## [WHAT YOU WILL DO]
Count the lines in the records below that contain the word "whiskers", with case taken into account, and give only that number.

## [THE RECORDS]
- - -
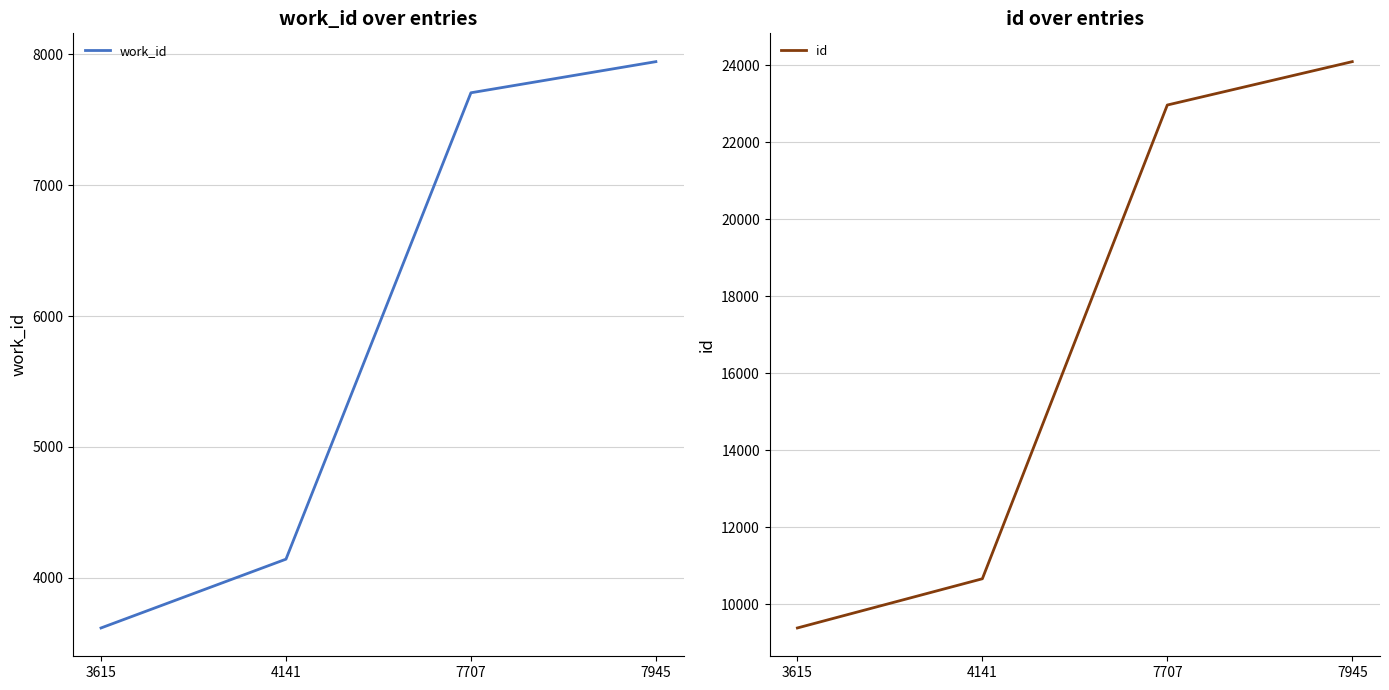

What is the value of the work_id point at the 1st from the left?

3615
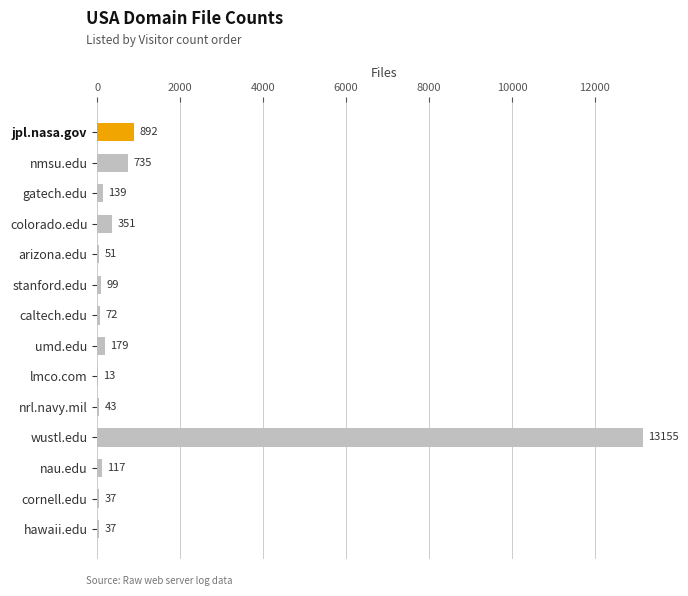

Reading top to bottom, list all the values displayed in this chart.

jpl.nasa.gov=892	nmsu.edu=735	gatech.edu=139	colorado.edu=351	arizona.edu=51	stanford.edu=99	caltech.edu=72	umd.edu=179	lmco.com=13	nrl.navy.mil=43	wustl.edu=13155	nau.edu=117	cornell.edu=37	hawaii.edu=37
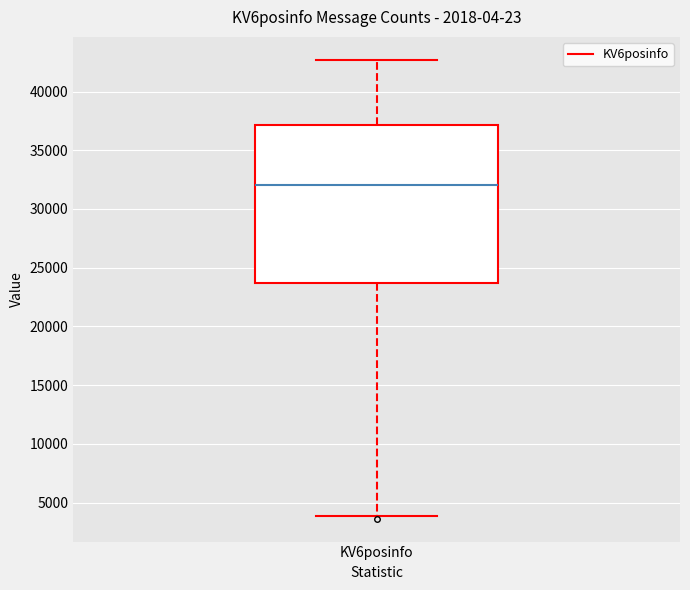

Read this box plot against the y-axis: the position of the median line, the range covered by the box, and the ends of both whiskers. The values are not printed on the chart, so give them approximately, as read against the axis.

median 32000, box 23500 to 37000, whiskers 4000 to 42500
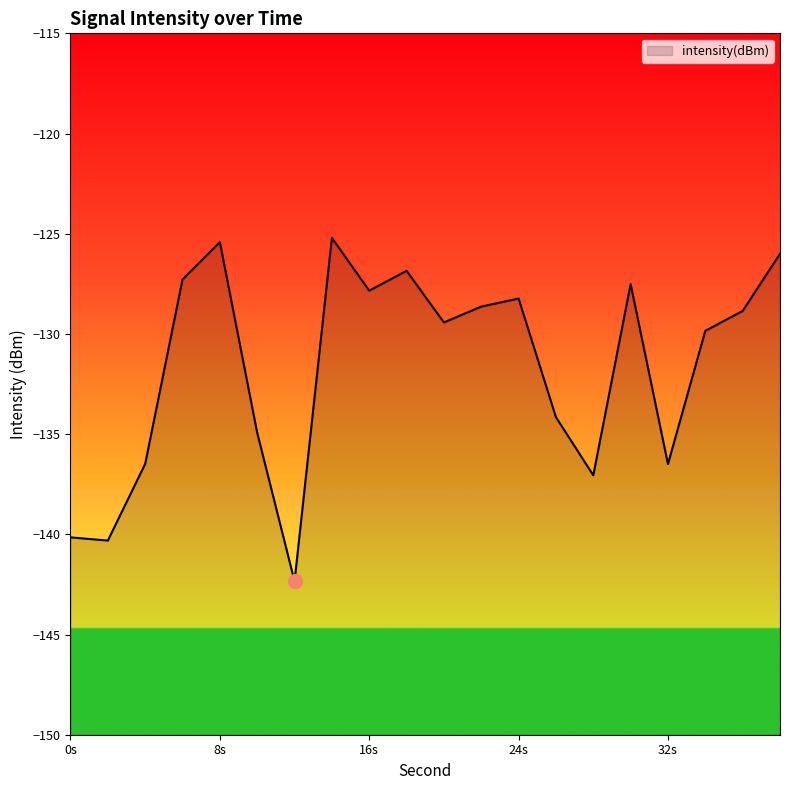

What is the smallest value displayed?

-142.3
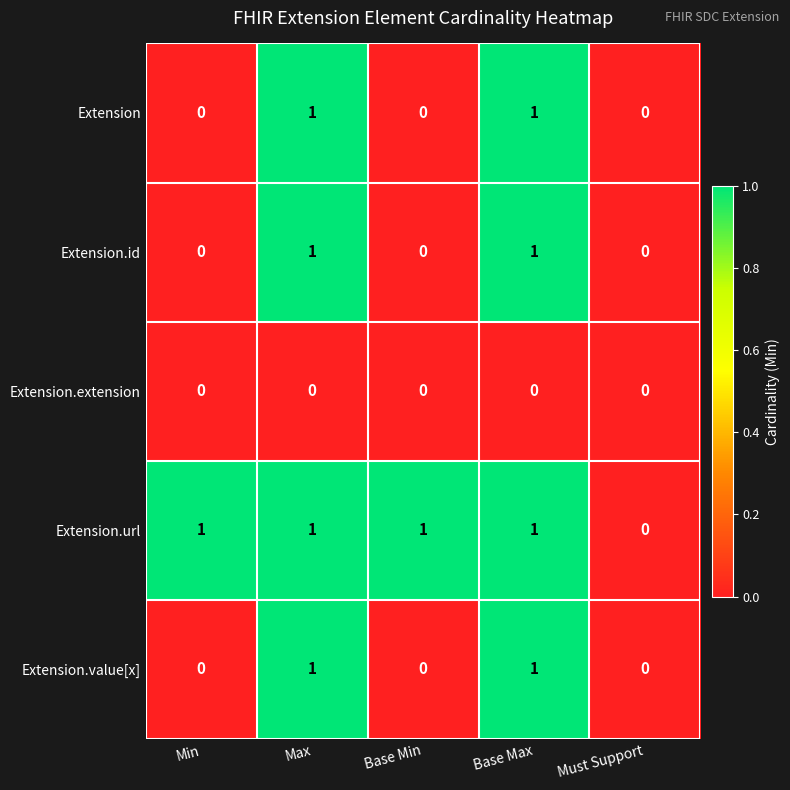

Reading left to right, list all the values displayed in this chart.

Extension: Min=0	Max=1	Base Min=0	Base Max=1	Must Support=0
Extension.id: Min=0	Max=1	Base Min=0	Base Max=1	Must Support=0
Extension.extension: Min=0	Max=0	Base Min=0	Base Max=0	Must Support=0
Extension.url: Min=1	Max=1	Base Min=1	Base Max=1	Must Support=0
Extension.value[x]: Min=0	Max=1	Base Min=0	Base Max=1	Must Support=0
- - -
## [YOUR SOLUTION]
2